Which lines of the listing below contain the string "track"? Pick out each one and copy it in full.

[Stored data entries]
--------------------------------

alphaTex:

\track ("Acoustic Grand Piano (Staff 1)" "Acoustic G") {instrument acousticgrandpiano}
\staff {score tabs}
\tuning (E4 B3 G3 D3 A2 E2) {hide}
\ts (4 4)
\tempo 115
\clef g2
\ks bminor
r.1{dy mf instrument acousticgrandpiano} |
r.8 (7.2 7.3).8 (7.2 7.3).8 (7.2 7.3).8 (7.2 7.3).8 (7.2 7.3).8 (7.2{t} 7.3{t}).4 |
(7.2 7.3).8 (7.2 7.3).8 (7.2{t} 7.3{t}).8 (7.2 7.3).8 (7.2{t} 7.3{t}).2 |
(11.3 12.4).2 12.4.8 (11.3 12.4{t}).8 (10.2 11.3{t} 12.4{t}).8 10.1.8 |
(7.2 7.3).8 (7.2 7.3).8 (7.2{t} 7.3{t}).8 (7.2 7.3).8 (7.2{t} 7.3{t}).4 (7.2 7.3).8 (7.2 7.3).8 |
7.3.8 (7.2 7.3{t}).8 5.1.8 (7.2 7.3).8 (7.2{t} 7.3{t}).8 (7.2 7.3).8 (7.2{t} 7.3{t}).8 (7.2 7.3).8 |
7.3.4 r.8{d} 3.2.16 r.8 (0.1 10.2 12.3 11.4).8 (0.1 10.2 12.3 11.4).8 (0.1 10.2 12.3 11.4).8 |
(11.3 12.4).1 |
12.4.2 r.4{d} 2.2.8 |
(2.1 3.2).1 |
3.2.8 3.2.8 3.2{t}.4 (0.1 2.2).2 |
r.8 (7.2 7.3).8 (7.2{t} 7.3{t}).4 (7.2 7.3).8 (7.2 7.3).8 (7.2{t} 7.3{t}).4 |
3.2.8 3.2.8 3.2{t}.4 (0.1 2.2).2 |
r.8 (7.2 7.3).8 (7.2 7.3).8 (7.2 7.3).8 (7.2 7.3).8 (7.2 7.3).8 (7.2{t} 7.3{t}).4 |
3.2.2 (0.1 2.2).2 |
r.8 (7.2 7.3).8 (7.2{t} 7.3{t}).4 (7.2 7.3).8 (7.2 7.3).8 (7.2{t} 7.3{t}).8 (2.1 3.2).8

--------------------------------

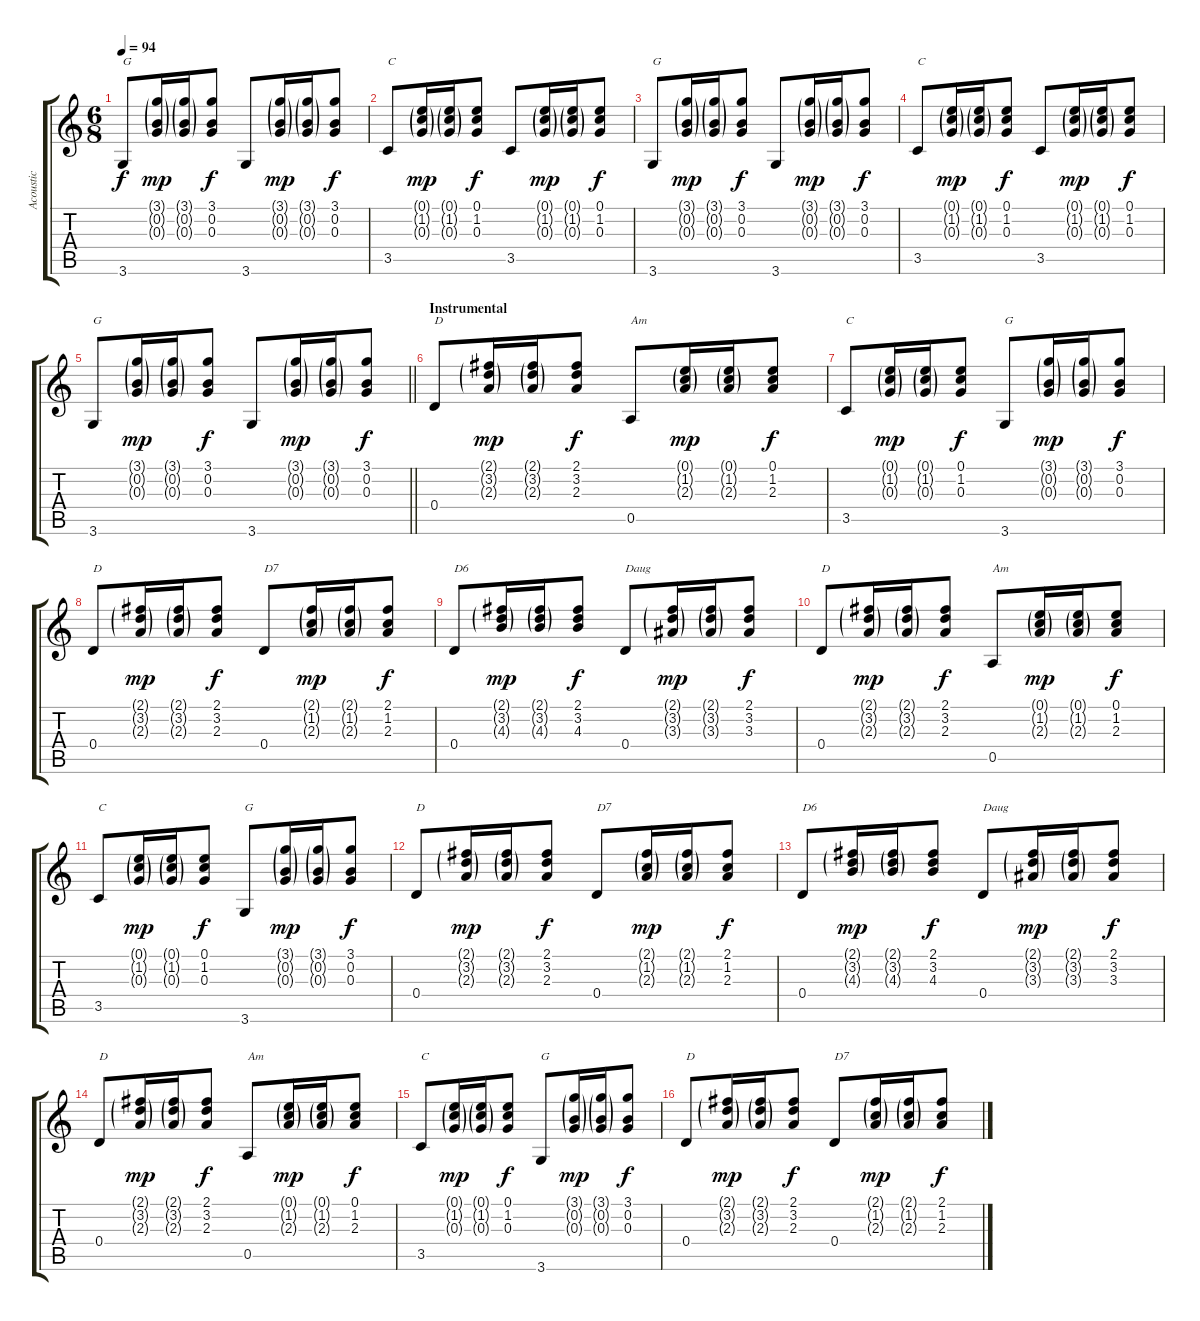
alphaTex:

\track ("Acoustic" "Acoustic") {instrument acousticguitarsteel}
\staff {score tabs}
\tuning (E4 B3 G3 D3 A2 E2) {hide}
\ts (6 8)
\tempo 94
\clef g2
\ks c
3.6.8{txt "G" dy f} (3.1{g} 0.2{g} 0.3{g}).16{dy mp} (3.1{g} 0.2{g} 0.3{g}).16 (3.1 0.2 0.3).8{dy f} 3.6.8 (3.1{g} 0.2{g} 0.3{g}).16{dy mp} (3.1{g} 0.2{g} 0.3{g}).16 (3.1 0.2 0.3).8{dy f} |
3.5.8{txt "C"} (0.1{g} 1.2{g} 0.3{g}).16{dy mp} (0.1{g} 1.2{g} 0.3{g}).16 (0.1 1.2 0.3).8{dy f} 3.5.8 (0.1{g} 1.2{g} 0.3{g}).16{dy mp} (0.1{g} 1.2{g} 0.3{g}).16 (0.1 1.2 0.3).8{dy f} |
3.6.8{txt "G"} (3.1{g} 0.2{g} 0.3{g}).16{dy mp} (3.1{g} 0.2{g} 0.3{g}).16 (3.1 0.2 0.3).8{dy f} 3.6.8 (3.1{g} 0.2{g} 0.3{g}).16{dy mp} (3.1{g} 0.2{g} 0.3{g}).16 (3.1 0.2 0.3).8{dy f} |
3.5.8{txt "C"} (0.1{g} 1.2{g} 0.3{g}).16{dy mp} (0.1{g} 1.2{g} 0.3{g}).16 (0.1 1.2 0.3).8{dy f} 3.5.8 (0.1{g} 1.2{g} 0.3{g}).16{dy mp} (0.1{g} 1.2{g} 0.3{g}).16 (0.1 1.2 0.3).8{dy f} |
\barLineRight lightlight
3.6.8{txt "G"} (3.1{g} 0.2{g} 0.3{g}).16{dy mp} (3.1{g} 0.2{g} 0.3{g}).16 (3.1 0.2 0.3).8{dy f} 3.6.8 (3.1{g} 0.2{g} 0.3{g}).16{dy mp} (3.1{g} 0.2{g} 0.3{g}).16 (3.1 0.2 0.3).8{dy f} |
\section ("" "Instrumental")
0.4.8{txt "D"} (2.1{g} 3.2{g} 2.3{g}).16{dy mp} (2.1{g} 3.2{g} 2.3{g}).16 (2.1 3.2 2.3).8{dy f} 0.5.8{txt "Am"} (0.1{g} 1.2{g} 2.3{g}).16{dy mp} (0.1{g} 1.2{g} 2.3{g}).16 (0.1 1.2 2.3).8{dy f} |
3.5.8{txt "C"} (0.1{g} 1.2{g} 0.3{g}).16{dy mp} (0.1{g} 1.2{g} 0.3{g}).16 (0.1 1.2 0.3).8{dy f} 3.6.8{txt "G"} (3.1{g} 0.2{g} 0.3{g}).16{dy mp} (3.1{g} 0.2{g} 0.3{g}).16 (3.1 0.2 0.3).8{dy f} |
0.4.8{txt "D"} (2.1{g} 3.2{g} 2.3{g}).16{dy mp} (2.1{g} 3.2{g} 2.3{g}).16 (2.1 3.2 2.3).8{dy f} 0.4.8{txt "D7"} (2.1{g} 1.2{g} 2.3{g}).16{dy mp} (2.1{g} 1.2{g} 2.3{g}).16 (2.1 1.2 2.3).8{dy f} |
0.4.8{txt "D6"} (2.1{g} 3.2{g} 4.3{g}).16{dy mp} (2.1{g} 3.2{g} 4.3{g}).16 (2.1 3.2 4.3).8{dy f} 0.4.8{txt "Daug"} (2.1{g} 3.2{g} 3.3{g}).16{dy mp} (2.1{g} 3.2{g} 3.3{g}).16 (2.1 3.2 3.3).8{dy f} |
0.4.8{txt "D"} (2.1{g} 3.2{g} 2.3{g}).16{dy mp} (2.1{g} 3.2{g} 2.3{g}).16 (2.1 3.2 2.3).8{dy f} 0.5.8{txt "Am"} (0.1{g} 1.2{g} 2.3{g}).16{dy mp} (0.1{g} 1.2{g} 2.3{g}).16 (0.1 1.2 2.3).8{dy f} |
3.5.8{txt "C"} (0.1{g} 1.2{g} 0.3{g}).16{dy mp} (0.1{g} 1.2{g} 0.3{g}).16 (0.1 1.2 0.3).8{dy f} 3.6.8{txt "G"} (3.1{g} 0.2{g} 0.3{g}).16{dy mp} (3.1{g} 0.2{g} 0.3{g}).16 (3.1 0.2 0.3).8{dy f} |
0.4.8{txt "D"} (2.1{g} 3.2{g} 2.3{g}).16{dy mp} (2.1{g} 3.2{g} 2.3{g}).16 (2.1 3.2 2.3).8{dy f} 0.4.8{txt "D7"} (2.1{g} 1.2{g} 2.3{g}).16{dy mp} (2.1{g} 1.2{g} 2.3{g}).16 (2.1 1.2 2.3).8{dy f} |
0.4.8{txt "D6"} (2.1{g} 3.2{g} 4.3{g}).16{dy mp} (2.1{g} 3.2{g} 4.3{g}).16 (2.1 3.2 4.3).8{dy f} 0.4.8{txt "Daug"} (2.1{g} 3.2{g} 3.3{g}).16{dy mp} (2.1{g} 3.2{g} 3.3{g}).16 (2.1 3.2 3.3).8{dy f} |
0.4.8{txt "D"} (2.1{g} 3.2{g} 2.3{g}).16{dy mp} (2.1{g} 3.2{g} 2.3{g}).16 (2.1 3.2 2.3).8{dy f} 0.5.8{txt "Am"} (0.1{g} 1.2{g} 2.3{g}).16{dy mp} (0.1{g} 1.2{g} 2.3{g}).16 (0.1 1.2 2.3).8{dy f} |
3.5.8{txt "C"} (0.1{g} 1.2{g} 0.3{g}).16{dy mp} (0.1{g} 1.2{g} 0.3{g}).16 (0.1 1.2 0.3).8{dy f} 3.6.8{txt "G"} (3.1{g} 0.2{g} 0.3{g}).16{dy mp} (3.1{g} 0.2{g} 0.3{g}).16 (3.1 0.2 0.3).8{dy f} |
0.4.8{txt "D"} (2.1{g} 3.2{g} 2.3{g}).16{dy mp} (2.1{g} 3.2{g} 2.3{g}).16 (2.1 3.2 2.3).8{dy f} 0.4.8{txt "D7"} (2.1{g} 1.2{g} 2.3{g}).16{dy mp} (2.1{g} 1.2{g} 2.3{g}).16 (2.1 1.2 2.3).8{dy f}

--------------------------------

> [ANSWER BELOW]:
\track ("Acoustic Grand Piano (Staff 1)" "Acoustic G") {instrument acousticgrandpiano}
\track ("Acoustic" "Acoustic") {instrument acousticguitarsteel}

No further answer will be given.